He also explained that the most deadly influenza virus type, which dominated flu seasons over the past few years, is the human influenza virus H3N2. But it's impossible to say which virus will cause the next big outbreak and cause the most deaths.
"We have approximately three to four pandemics per century. We had the one in 1918, 1957, 1968 and one in 2009, so it's not very predictable," he said.
"The chances for a pandemic are, however, increasing because there is a lot more global interaction. Pandemic viruses come from avian species, like wild birds, chickens, ducks, where all these influenza viruses circulate. If we look at the number of chickens we raise for food, they are increasing, because the global population is increasing and we need to feed people."
Prevention best way to avoid lethal flu infections
Even though newly discovered antibodies have enormous potential for the development of a truly universal vaccine and cure for influenza, it will take years of costly clinical trials before it hits the market, Krammer said.
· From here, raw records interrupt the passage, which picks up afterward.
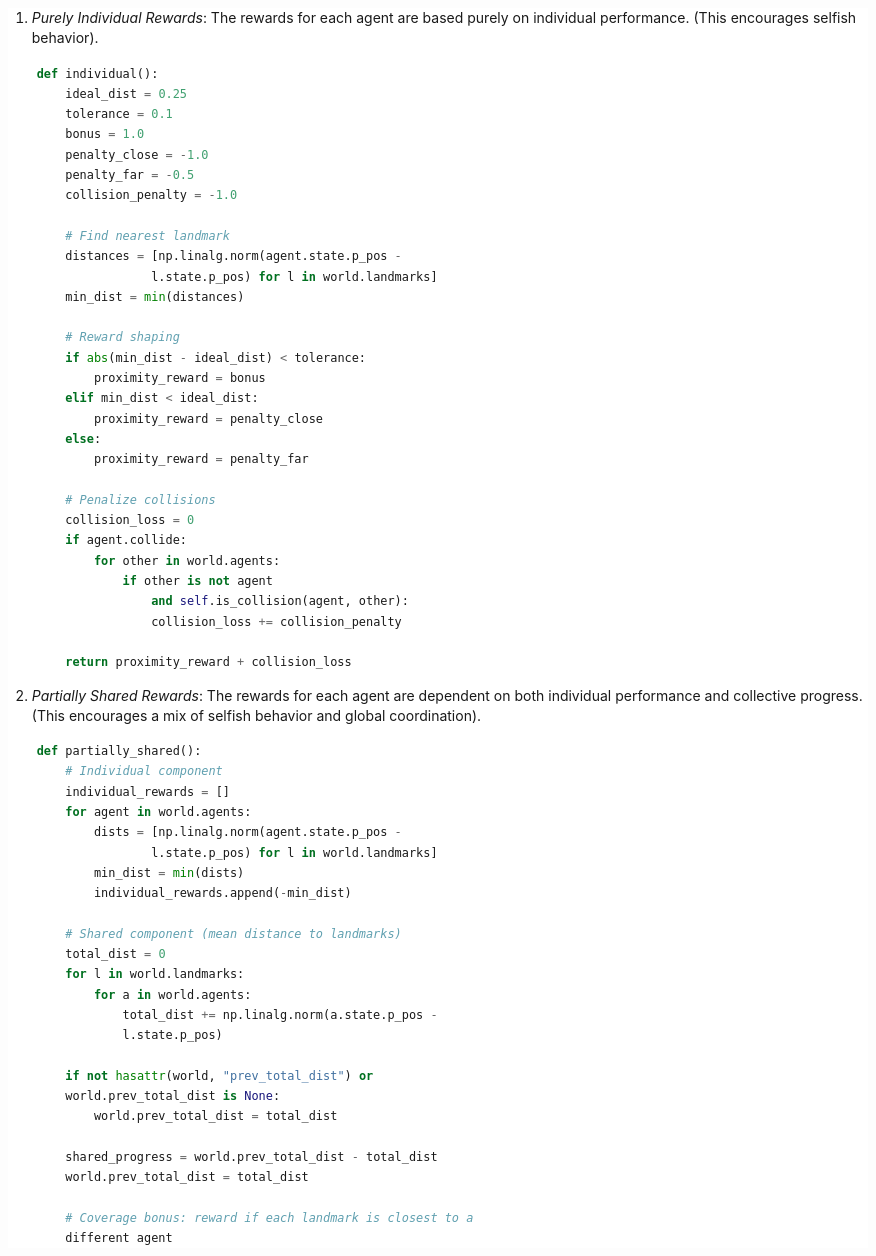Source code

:1. _Purely Individual Rewards_: The rewards for each agent are based purely on individual performance. (This encourages selfish behavior).

```python
    def individual():
        ideal_dist = 0.25
        tolerance = 0.1
        bonus = 1.0
        penalty_close = -1.0
        penalty_far = -0.5
        collision_penalty = -1.0

        # Find nearest landmark
        distances = [np.linalg.norm(agent.state.p_pos -
                    l.state.p_pos) for l in world.landmarks]
        min_dist = min(distances)

        # Reward shaping
        if abs(min_dist - ideal_dist) < tolerance:
            proximity_reward = bonus
        elif min_dist < ideal_dist:
            proximity_reward = penalty_close
        else:
            proximity_reward = penalty_far

        # Penalize collisions
        collision_loss = 0
        if agent.collide:
            for other in world.agents:
                if other is not agent 
                    and self.is_collision(agent, other):
                    collision_loss += collision_penalty

        return proximity_reward + collision_loss
```

2. _Partially Shared Rewards_: The rewards for each agent are dependent on both individual performance and collective progress. (This encourages a mix of selfish behavior and global coordination).

```python
    def partially_shared():
        # Individual component
        individual_rewards = []
        for agent in world.agents:
            dists = [np.linalg.norm(agent.state.p_pos -
                    l.state.p_pos) for l in world.landmarks]
            min_dist = min(dists)
            individual_rewards.append(-min_dist)

        # Shared component (mean distance to landmarks)
        total_dist = 0
        for l in world.landmarks:
            for a in world.agents:
                total_dist += np.linalg.norm(a.state.p_pos -
                l.state.p_pos)

        if not hasattr(world, "prev_total_dist") or
        world.prev_total_dist is None:
            world.prev_total_dist = total_dist

        shared_progress = world.prev_total_dist - total_dist
        world.prev_total_dist = total_dist

        # Coverage bonus: reward if each landmark is closest to a
        different agent
```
The first step is to examine if it's possible for all humans to develop the 10G1 antibodies.
Until a universal vaccine is developed, one of the best ways to stay safe is to take precautionary measures, Krammer suggested.
"First, get vaccinated. The vaccines we have now are not perfect, but they really work. The second step is to keep ourselves healthy. If we are healthy, infections have less impact. The new generation of a vaccine we have now is against four viruses which circulate in humans which are H1N1, H3N2 and two types of influenza B viruses."